W gronie wyróżnionych znaleźli się dwaj poeci z Torunia, Marcin Jurzysta, autor znakomitego debiutu pt. Ciuciubabka, oraz Karol Graczyk, laureat wielu konkursów organizowanych w kraju. Jest posiadaczem Lubuskiego Wawrzynu Literackiego, prestiżowej nagrody przyznawanej w Zielonej Górze. Rafał Grabiec, Buntownik z Pionek jest po debiucie, ciekawy to poeta, nieprzebierający w słowach, odważny, ale przy tym nie pozbawiony dystansu do wszystkiego, o czym pisze, co go całkowicie rozgrzesza w myśl zasady, że należy dobierać języka w sposób racjonalny do przedmiotu opisu. Rafał Grabiec w tym sensie jest poetą zasługującym na uwagę. Karolina Kułakowska, poetka ze Śląska, uprawiająca malarstwo, jej debiut Puste muzea przywrócił mi wiarę w klasyczne wartości poezji przemycane obecnie przez wielu młodych poetów. Przemycane, ponieważ jeszcze pokutuje przekonanie o konieczności poezjowania adekwatnie do czasu, w którym żyjemy, Kułakowska sprytnie zaprzęgła erotyki do przedstawienia swojego lirycznego credo w debiutanckim tomiku. I to jej się udało, ponieważ zarówno ekfrazy, jak i kreacje nowego świata przekonały kapitułę konkursu im. Kazimiery Iłłakowiczówny do tego stopnia, że zdobyła to bardzo prestiżowe wyróżnienie.
Kacper Płusa, poeta z Pabianic, poeta, który lubi przejeżdżać pociągami przez rzeki, hippis dwudziestego pierwszego wieku, kontynuator tradycji młodzieńczego protestu, poeta wyróżniający się znakomitą własną dykcją, przysłał na konkurs prozę poetycką. Jego spojrzenie na rzeczywistość znakomicie oddają frazy: przejeżdżają pociągi nabrzmiałe od włóczęgów, wyobraźnia czytelnika rozgrzewa się jak szyny, iskrzy nad papierem sekwencją wydarzeń. Czytając takie frazy czytelnik zadaje sobie pytanie - skąd w młodym człowieku tyle dojrzałości zda się empirycznej, a przecież Płusa ma zaledwie dwadzieścia dwa lata.
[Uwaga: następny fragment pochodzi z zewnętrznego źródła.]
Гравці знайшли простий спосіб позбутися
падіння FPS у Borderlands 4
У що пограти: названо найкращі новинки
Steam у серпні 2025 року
Dojrzała młodość dokumentowana w wierszach, które niekiedy powalają czytelnika na kolana: gdzie nie ma kościołów zwierzęta złożone z parującego mięsa sierści i piór udają dzwon. Przyszłość Płusy-poety jest bardzo rokująca. Obok Seweryna Górczaka i Szymona Jakucia Domagały, to najwybitniejsza postać najmłodszej generacji poetów. Laureat nagrody im. Kazimiery Iłłakowiczówny w Poznaniu 2012 r.

Piotr Jemioło, poeta z Niwisk koło Rzeszowa, od dwóch lat demonstruje swoją obecność w środowisku literackim. Laureat wielu konkursów poetyckich, duży talent przed debiutem. Pochodzi z Mielca, gdzie ukończył szkołę średnią, studiuje na kierunku krytyka literacka na Wydziale Filologii Uniwersytetu Jagiellońskiego. Z wyróżnień, jakie otrzymał to – nagroda główna w Ogólnopolskim Konkursie Poetyckim im. Haliny Poświatowskiej w Częstochowie w latach 2010 i 2011, trzecie miejsce w Ogólnopolskim Konkursie Poetyckim im. Kazimierza Ratonia (Olkusz 2011) oraz wyróżnienie w Ogólnopolskim Konkursie Poetyckim im. Zbigniewa Herberta. Pisze poezję opartą na języku jako tworzywie zaliczaną do nowomowy (mini-nurt), w którym dominują tacy poeci jak Kamil Brewiński i Maciej Taranek, przy czym każdy z nich wyodrębnia się własną dykcją poetycką, Jemioło dorzuca w swoich tekstach, bardzo ostrożnie, elementy klasyki, co dodaje jego utworom lirycznego błysku.

Ostrołęcki Konkurs Literacki im. Dionizego Maliszewskiego ma już swoją historię. Patronat współtwórcy grupy „Narew”, zmarłego 22 sierpnia 1988 poety, autora Ballad i grotesek oraz Czarnych niezapominajek zobowiązuje do eksploracji tych terenów dzisiejszej twórczości literackiej, które wciąż nie zyskały pełni artykulacyjnej siły. W ciągu 22 edycji konkurs honorował poetów poszukujących swoich możliwości w obrębie poezji peryferii i prowincji, nie zaś centrów – dykcje rustykalne, idiomatyczne i osobne. Swoją kartę zapełnili w niej także młodzi ostrołęczanie. Pod tym względem nowa edycja niewiele odbiega od wcześniejszych. Zgodnie z dewizą konkursu, wersem z wiersza Maliszewskiego „…i chcę tej ziemi być wierny”, kryterium i warunkiem nagrody jest bowiem wierność – zarówno ta zazwyczaj prostsza wierność małej ojczyźnie, jak i ta niewerbalna, psychiczna, tj. po Conradowsku trudniejsza... wierność samemu sobie. Zwana wolnością.